## ACTION ITEM
The records that follow must be repeated exactly, minus the images.
====================
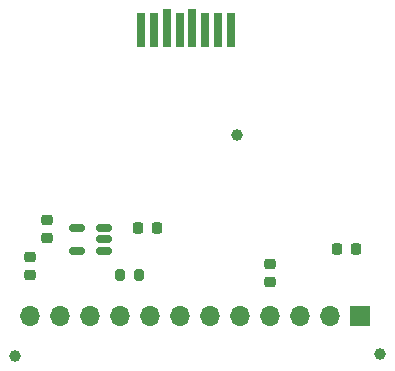
<source format=gbr>
%TF.GenerationSoftware,KiCad,Pcbnew,7.0.7*%
%TF.CreationDate,2023-10-03T14:25:23+02:00*%
%TF.ProjectId,emmc-adapter,656d6d63-2d61-4646-9170-7465722e6b69,rev?*%
%TF.SameCoordinates,Original*%
%TF.FileFunction,Soldermask,Bot*%
%TF.FilePolarity,Negative*%
%FSLAX46Y46*%
G04 Gerber Fmt 4.6, Leading zero omitted, Abs format (unit mm)*
G04 Created by KiCad (PCBNEW 7.0.7) date 2023-10-03 14:25:23*
%MOMM*%
%LPD*%
G01*
G04 APERTURE LIST*
G04 Aperture macros list*
%AMRoundRect*
0 Rectangle with rounded corners*
0 $1 Rounding radius*
0 $2 $3 $4 $5 $6 $7 $8 $9 X,Y pos of 4 corners*
0 Add a 4 corners polygon primitive as box body*
4,1,4,$2,$3,$4,$5,$6,$7,$8,$9,$2,$3,0*
0 Add four circle primitives for the rounded corners*
1,1,$1+$1,$2,$3*
1,1,$1+$1,$4,$5*
1,1,$1+$1,$6,$7*
1,1,$1+$1,$8,$9*
0 Add four rect primitives between the rounded corners*
20,1,$1+$1,$2,$3,$4,$5,0*
20,1,$1+$1,$4,$5,$6,$7,0*
20,1,$1+$1,$6,$7,$8,$9,0*
20,1,$1+$1,$8,$9,$2,$3,0*%
G04 Aperture macros list end*
%ADD10C,1.000000*%
%ADD11R,0.800000X2.900000*%
%ADD12R,0.800000X3.200000*%
%ADD13R,1.700000X1.700000*%
%ADD14O,1.700000X1.700000*%
%ADD15RoundRect,0.225000X0.250000X-0.225000X0.250000X0.225000X-0.250000X0.225000X-0.250000X-0.225000X0*%
%ADD16RoundRect,0.200000X0.200000X0.275000X-0.200000X0.275000X-0.200000X-0.275000X0.200000X-0.275000X0*%
%ADD17RoundRect,0.225000X-0.225000X-0.250000X0.225000X-0.250000X0.225000X0.250000X-0.225000X0.250000X0*%
%ADD18RoundRect,0.218750X0.218750X0.256250X-0.218750X0.256250X-0.218750X-0.256250X0.218750X-0.256250X0*%
%ADD19RoundRect,0.150000X0.512500X0.150000X-0.512500X0.150000X-0.512500X-0.150000X0.512500X-0.150000X0*%
G04 APERTURE END LIST*
D10*
%TO.C,FID1*%
X134700000Y-81000000D03*
%TD*%
%TO.C,FID2*%
X103800000Y-81200000D03*
%TD*%
%TO.C,FID3*%
X122600000Y-62450000D03*
%TD*%
D11*
%TO.C,J1*%
X122100000Y-53550000D03*
X121000000Y-53550000D03*
X119900000Y-53550000D03*
D12*
X118800000Y-53400000D03*
D11*
X117700000Y-53550000D03*
D12*
X116600000Y-53400000D03*
D11*
X115500000Y-53550000D03*
X114400000Y-53550000D03*
%TD*%
D13*
%TO.C,J2*%
X132975000Y-77750000D03*
D14*
X130435000Y-77750000D03*
X127895000Y-77750000D03*
X125355000Y-77750000D03*
X122815000Y-77750000D03*
X120275000Y-77750000D03*
X117735000Y-77750000D03*
X115195000Y-77750000D03*
X112655000Y-77750000D03*
X110115000Y-77750000D03*
X107575000Y-77750000D03*
X105035000Y-77750000D03*
%TD*%
D15*
%TO.C,C1*%
X125350000Y-74900000D03*
X125350000Y-73350000D03*
%TD*%
D16*
%TO.C,R1*%
X114300000Y-74300000D03*
X112650000Y-74300000D03*
%TD*%
D17*
%TO.C,C2*%
X114225000Y-70350000D03*
X115775000Y-70350000D03*
%TD*%
D18*
%TO.C,D1*%
X132613500Y-72136000D03*
X131038500Y-72136000D03*
%TD*%
D15*
%TO.C,C3*%
X106500000Y-71200000D03*
X106500000Y-69650000D03*
%TD*%
%TO.C,C4*%
X105050000Y-74350000D03*
X105050000Y-72800000D03*
%TD*%
D19*
%TO.C,U1*%
X111275000Y-70350000D03*
X111275000Y-71300000D03*
X111275000Y-72250000D03*
X109000000Y-72250000D03*
X109000000Y-70350000D03*
%TD*%
M02*

</source>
====================
## TASK OUTPUT
<source format=gbr>
%TF.GenerationSoftware,KiCad,Pcbnew,7.0.7*%
%TF.CreationDate,2023-10-03T14:25:23+02:00*%
%TF.ProjectId,emmc-adapter,656d6d63-2d61-4646-9170-7465722e6b69,rev?*%
%TF.SameCoordinates,Original*%
%TF.FileFunction,Soldermask,Bot*%
%TF.FilePolarity,Negative*%
%FSLAX46Y46*%
G04 Gerber Fmt 4.6, Leading zero omitted, Abs format (unit mm)*
G04 Created by KiCad (PCBNEW 7.0.7) date 2023-10-03 14:25:23*
%MOMM*%
%LPD*%
G01*
G04 APERTURE LIST*
G04 Aperture macros list*
%AMRoundRect*
0 Rectangle with rounded corners*
0 $1 Rounding radius*
0 $2 $3 $4 $5 $6 $7 $8 $9 X,Y pos of 4 corners*
0 Add a 4 corners polygon primitive as box body*
4,1,4,$2,$3,$4,$5,$6,$7,$8,$9,$2,$3,0*
0 Add four circle primitives for the rounded corners*
1,1,$1+$1,$2,$3*
1,1,$1+$1,$4,$5*
1,1,$1+$1,$6,$7*
1,1,$1+$1,$8,$9*
0 Add four rect primitives between the rounded corners*
20,1,$1+$1,$2,$3,$4,$5,0*
20,1,$1+$1,$4,$5,$6,$7,0*
20,1,$1+$1,$6,$7,$8,$9,0*
20,1,$1+$1,$8,$9,$2,$3,0*%
G04 Aperture macros list end*
%ADD10C,1.000000*%
%ADD11R,0.800000X2.900000*%
%ADD12R,0.800000X3.200000*%
%ADD13R,1.700000X1.700000*%
%ADD14O,1.700000X1.700000*%
%ADD15RoundRect,0.225000X0.250000X-0.225000X0.250000X0.225000X-0.250000X0.225000X-0.250000X-0.225000X0*%
%ADD16RoundRect,0.200000X0.200000X0.275000X-0.200000X0.275000X-0.200000X-0.275000X0.200000X-0.275000X0*%
%ADD17RoundRect,0.225000X-0.225000X-0.250000X0.225000X-0.250000X0.225000X0.250000X-0.225000X0.250000X0*%
%ADD18RoundRect,0.218750X0.218750X0.256250X-0.218750X0.256250X-0.218750X-0.256250X0.218750X-0.256250X0*%
%ADD19RoundRect,0.150000X0.512500X0.150000X-0.512500X0.150000X-0.512500X-0.150000X0.512500X-0.150000X0*%
G04 APERTURE END LIST*
D10*
%TO.C,FID1*%
X134700000Y-81000000D03*
%TD*%
%TO.C,FID2*%
X103800000Y-81200000D03*
%TD*%
%TO.C,FID3*%
X122600000Y-62450000D03*
%TD*%
D11*
%TO.C,J1*%
X122100000Y-53550000D03*
X121000000Y-53550000D03*
X119900000Y-53550000D03*
D12*
X118800000Y-53400000D03*
D11*
X117700000Y-53550000D03*
D12*
X116600000Y-53400000D03*
D11*
X115500000Y-53550000D03*
X114400000Y-53550000D03*
%TD*%
D13*
%TO.C,J2*%
X132975000Y-77750000D03*
D14*
X130435000Y-77750000D03*
X127895000Y-77750000D03*
X125355000Y-77750000D03*
X122815000Y-77750000D03*
X120275000Y-77750000D03*
X117735000Y-77750000D03*
X115195000Y-77750000D03*
X112655000Y-77750000D03*
X110115000Y-77750000D03*
X107575000Y-77750000D03*
X105035000Y-77750000D03*
%TD*%
D15*
%TO.C,C1*%
X125350000Y-74900000D03*
X125350000Y-73350000D03*
%TD*%
D16*
%TO.C,R1*%
X114300000Y-74300000D03*
X112650000Y-74300000D03*
%TD*%
D17*
%TO.C,C2*%
X114225000Y-70350000D03*
X115775000Y-70350000D03*
%TD*%
D18*
%TO.C,D1*%
X132613500Y-72136000D03*
X131038500Y-72136000D03*
%TD*%
D15*
%TO.C,C3*%
X106500000Y-71200000D03*
X106500000Y-69650000D03*
%TD*%
%TO.C,C4*%
X105050000Y-74350000D03*
X105050000Y-72800000D03*
%TD*%
D19*
%TO.C,U1*%
X111275000Y-70350000D03*
X111275000Y-71300000D03*
X111275000Y-72250000D03*
X109000000Y-72250000D03*
X109000000Y-70350000D03*
%TD*%
M02*

</source>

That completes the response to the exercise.